Selected excerpt –
━━━
Hi,
Attempting to avoid doing I/O has been harmful to throughput here
ever since the queueing/elevator woes were fixed. Ever since then,
tossing attempts at avoidance has improved throughput markedly.
IMHO, any patch which claims to improve throughput via code deletion
should be worth a little eyeball time.. and maybe even a test run ;-)
Comments welcome.
-Mike
--- linux-2.4.2-ac4/mm/page_alloc.c.org Mon Feb 26 11:19:27 2001
+++ linux-2.4.2-ac4/mm/page_alloc.c Tue Feb 27 10:31:10 2001
@@ -274,7 +274,7 @@
struct page * __alloc_pages(zonelist_t *zonelist, unsigned long order)
{
zone_t **zone;
- int direct_reclaim = 0;
+ int direct_reclaim = 0, loop = 0;
unsigned int gfp_mask = zonelist->gfp_mask;
struct page * page;
@@ -366,7 +366,7 @@
* able to free some memory we can't free ourselves
*/
wakeup_kswapd();
- if (gfp_mask & __GFP_WAIT) {
+ if (gfp_mask & __GFP_WAIT && loop) {
__set_current_state(TASK_RUNNING);
current->policy |= SCHED_YIELD;
schedule();
@@ -440,7 +440,7 @@
memory_pressure++;
try_to_free_pages(gfp_mask);
wakeup_bdflush(0);
- if (!order)
+ if (!order || loop++ < (1 << order))
━━━
Tasks –
A: Print the kernel patch message from "IMHO, any patch" to "unsigned long order)" word for word.
B: In the kernel patch message, what new variable does the patch declare next to direct_reclaim, and what starting value does it get?

Collected data –
━━━
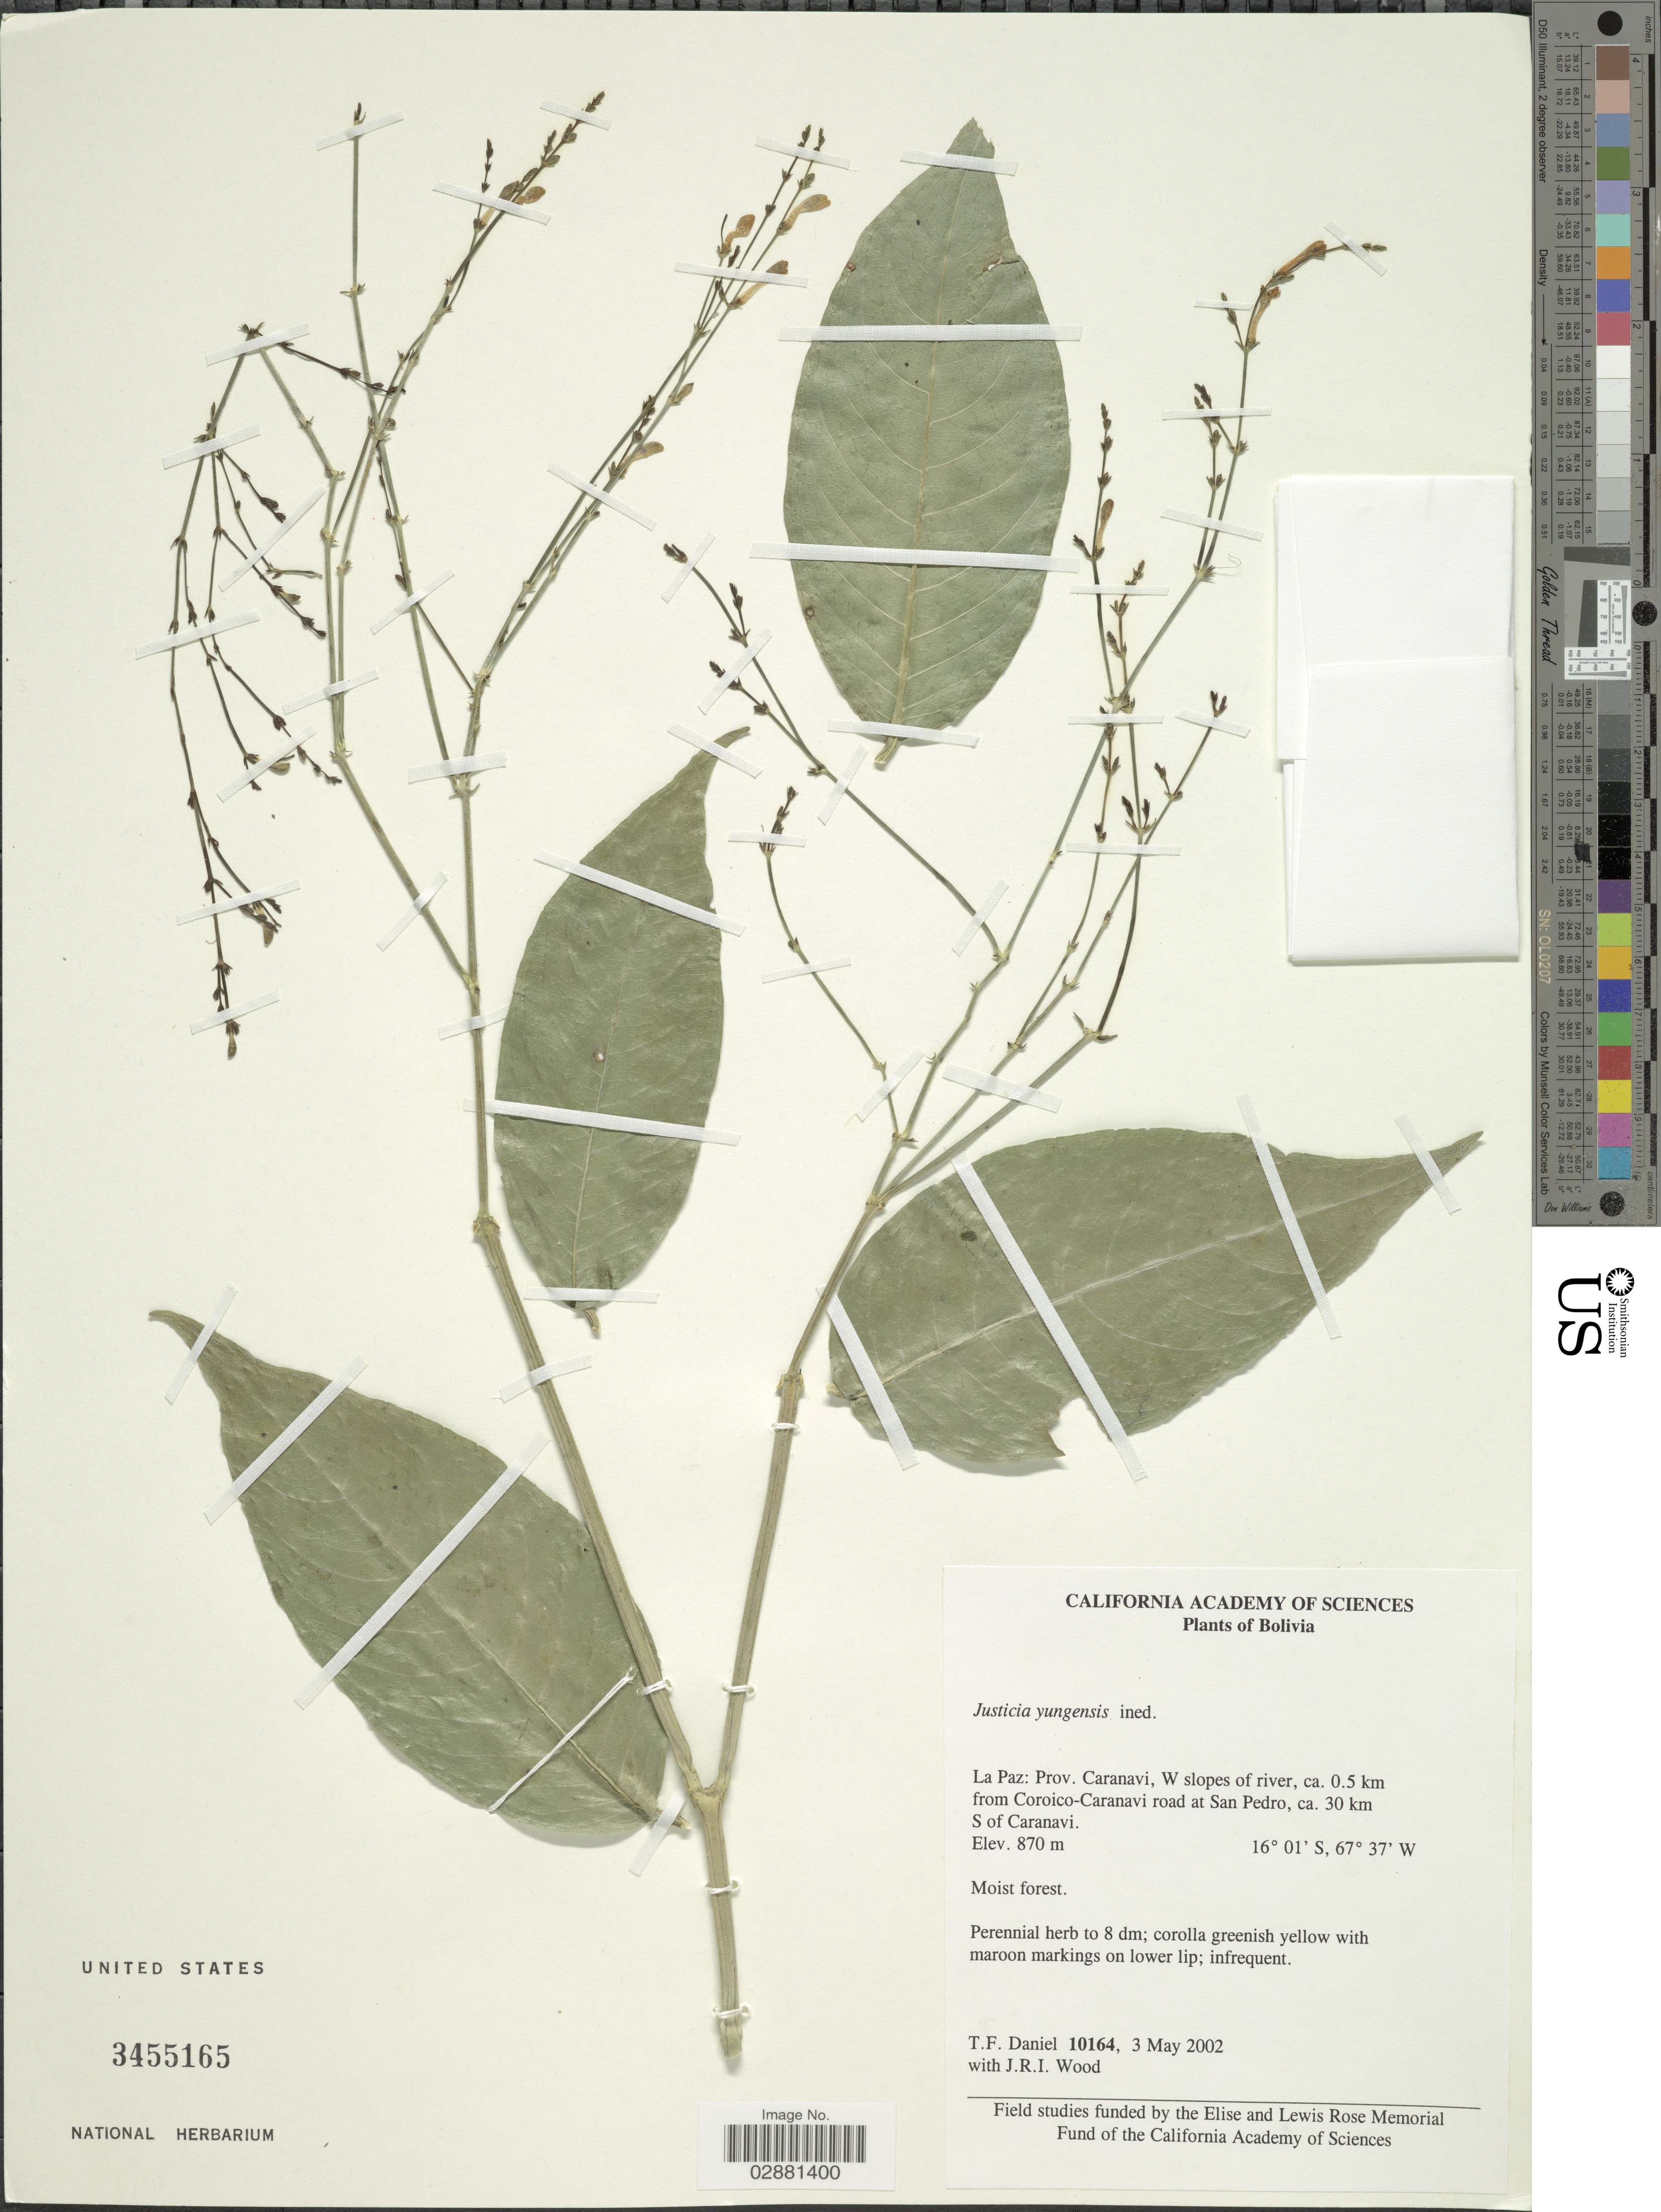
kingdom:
━━━
Exercise answers –
A:
IMHO, any patch which claims to improve throughput via code deletion
should be worth a little eyeball time.. and maybe even a test run ;-)
Comments welcome.
-Mike
--- linux-2.4.2-ac4/mm/page_alloc.c.org Mon Feb 26 11:19:27 2001
+++ linux-2.4.2-ac4/mm/page_alloc.c Tue Feb 27 10:31:10 2001
@@ -274,7 +274,7 @@
struct page * __alloc_pages(zonelist_t *zonelist, unsigned long order)

B: A variable named loop, set to 0.